**** Trecho selecionado

OLHOS DE VER …

Certa vez, um jovem perguntou a um mestre Ch’an (Zen é o nome japonês da tradição Ch’an, que surgiu na China por volta do século VII.) por onde deveria começar a estudar o Darma (Dharma, ou darma, é uma palavra em sânscrito que significa aquilo que mantém elevado, ou o comportamento adequado, ou alcançar a verdade e a compreensão da vida).

O mestre disse: “você ouve os pássaros cantando nas árvores e os grilos cricrilando na grama? Pode ver a água fluindo no riacho e as flores despontando nos campos?”

O jovem respondeu que sim.

O mestre concluiu, então: “É por aí que você deve começar a estudar o Darma”.

Com essa resposta, o mestre mostrou ao estudante duas coisas importantes: que é preciso utilizar a mente desperta para começar seus estudos e que os estudos devem se fundamentar no mundo real que existe à nossa volta. Se ouvirmos o mundo de forma receptiva, a mente desperta ouvirá a voz de iluminação no murmúrio de um regato, e os olhos verão o mundo do Darma em tudo o que contemplarem.

*

O Sutra da Mente Desperta diz: “Andando, o praticante deve estar cônscio de que está andando. Sentado, deve estar cônscio de que está sentado. Deitado, idem. O praticante deve estar cônscio de qualquer que seja a posição de seu corpo…” Temos que estar cônscios de cada respiração, cada movimento, cada pensamento e sentimento, de qualquer coisa que esteja relacionada conosco. (Sutra, do sânscrito, significa costurar, daí vem a palavra sutura. Trata-se de um ensinamento basicamente religioso em forma de texto, originário das tradições espirituais da Índia, particularmente do hinduísmo, do budismo e do jainismo.)

É ver que vemos, o que vemos, onde vemos, quando vemos, porque vemos.

É andar e saber dos passos, onde pisa, como pisa, para onde vai e porque vai.

O alimento que ingerimos á apreciado desde o momento da sua escolha.

O ar que respiramos é sentido e valorizado.

A palavra que dizemos nasce pensada e refletida.

O sorriso que damos retrata nosso real sentimento.

Cada pensamento, cada ação à luz da atenção plena se torna destaque e única naquele instante.

********

**Objetivos**
A. Reproduza o trecho do texto sobre a mente desperta que se inicia com as palavras "É ver que vemos, o" e se encerra com "única naquele instante.", substituindo "sorriso" por "olhar".
B. Segundo o texto sobre a mente desperta, onde e em que época surgiu a tradição Ch’an?
C. Dê prosseguimento ao texto sobre a mente desperta a partir da última frase apresentada.
As entradas a seguir não guardam relação alguma com o texto sobre a mente desperta.

**** Entradas armazenadas

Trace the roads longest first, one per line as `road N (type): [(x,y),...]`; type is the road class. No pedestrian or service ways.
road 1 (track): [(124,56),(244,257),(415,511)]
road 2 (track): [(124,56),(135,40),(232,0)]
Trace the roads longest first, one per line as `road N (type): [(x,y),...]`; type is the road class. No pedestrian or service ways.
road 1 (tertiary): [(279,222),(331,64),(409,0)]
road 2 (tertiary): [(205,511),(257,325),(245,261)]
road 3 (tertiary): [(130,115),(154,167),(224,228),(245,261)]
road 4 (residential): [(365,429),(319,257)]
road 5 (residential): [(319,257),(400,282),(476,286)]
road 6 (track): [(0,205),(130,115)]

********
**** Entradas armazenadas

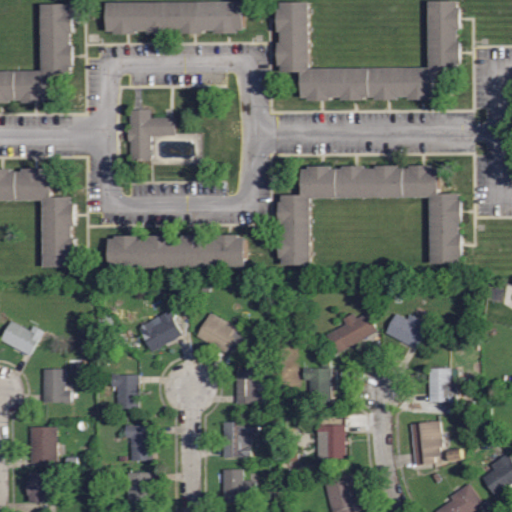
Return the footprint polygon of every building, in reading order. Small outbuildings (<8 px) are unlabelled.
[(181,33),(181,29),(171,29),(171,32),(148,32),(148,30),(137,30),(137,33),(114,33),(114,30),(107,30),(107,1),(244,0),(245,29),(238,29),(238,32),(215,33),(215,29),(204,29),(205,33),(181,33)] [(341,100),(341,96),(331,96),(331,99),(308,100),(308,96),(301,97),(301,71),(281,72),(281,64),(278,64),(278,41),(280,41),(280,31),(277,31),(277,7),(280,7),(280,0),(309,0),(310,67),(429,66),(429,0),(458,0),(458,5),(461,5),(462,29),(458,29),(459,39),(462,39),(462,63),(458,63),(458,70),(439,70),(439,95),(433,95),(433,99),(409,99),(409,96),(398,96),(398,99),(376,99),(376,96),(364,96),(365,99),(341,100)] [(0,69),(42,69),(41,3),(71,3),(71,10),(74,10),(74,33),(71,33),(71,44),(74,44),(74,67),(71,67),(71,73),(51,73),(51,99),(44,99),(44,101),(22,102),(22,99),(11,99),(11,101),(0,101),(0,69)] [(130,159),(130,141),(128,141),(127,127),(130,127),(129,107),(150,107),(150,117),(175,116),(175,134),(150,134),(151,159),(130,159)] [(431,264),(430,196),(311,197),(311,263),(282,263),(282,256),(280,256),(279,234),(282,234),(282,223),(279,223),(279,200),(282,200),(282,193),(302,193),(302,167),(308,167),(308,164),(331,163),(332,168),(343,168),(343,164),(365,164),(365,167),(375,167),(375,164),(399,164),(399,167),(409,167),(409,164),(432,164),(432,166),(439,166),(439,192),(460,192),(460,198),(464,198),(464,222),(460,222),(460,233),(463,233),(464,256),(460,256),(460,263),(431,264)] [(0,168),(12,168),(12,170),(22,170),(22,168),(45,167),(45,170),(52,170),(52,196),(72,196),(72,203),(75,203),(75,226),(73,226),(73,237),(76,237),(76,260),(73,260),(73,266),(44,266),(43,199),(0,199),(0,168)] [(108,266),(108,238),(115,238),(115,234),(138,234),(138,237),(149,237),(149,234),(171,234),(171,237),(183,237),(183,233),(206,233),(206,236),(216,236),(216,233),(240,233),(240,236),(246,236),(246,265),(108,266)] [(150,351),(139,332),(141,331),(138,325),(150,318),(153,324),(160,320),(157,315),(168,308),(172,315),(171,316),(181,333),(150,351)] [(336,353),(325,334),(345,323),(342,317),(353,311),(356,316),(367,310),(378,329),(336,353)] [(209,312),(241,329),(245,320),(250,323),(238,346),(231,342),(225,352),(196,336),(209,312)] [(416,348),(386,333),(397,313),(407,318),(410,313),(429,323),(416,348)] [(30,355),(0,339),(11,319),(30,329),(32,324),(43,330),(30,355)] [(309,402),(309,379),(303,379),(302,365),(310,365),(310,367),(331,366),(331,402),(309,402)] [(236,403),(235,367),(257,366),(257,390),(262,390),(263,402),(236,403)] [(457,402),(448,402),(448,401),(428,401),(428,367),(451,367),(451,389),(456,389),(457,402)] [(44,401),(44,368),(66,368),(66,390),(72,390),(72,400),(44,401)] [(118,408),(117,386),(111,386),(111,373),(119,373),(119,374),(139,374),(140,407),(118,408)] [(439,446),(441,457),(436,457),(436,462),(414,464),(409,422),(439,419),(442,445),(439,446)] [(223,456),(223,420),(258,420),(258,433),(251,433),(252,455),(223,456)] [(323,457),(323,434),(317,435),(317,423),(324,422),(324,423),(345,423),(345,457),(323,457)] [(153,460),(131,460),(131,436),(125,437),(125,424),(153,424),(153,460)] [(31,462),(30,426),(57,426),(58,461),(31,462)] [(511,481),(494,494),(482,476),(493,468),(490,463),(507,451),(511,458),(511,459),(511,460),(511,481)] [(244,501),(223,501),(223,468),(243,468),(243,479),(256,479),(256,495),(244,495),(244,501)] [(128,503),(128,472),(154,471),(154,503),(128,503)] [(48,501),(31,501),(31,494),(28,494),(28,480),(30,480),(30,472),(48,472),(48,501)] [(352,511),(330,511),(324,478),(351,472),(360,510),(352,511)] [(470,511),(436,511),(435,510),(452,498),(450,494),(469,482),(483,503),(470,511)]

********

**Respostas por tarefa**
A.
É ver que vemos, o que vemos, onde vemos, quando vemos, porque vemos.

É andar e saber dos passos, onde pisa, como pisa, para onde vai e porque vai.

O alimento que ingerimos á apreciado desde o momento da sua escolha.

O ar que respiramos é sentido e valorizado.

A palavra que dizemos nasce pensada e refletida.

O olhar que damos retrata nosso real sentimento.

Cada pensamento, cada ação à luz da atenção plena se torna destaque e única naquele instante.

B. Na China, por volta do século VII.

C.
É viver plenamente cada momento, cada ato.

Se quisermos terminar logo o que estejamos por fazer para que, por exemplo, possamos ir tomar uma xícara de café, seremos igualmente incapazes de beber o café alegremente. Com a xícara de café em nossas mãos estaremos a pensar o que faremos a seguir, e a fragrância e o sabor do café, juntamente com o prazer de bebê-lo, serão perdidos.

Estaremos sempre atraídos pelo futuro, nunca capazes de vivermos o momento presente.

Ao dedicarmos atenção à alguma coisa, alguma circunstância, algum assunto, alguma pessoa, ali estaremos presentes.

Se desviamos atenção para outro ponto, saímos de onde estávamos.

A ausência de um, exclui o outro. Sem atenção, sem presença.

Por exemplo: pensemos em um de nossos pés. Escolhamos um dos dedos. Isso em mente, significa estarmos com a atenção dedicada ao dedo. Nossos sentidos voltados para ele. Simples assim.

Agora, mexamos esse dedo.

Acabamos de lançar mão da intenção em mexer o dedo e o fizemos. Ou seja, influenciamos a experiência inicial, e a modificamos.

Mente alerta, desperta e reflexiva, torna-nos conscientes de nossas escolhas e das mudanças que imprimimos em nossas experiências, com a simples intenção de fazê-lo.

Por sua vez, a atenção é como uma escuta profunda, que nos faz presentes perante nós mesmos a cada pensamento, sentimento e ação.

Atenção é exercício de profunda consciência, mesmo que por curto espaço de tempo.

A intenção é como um gatilho que acionamos e mudamos experiências.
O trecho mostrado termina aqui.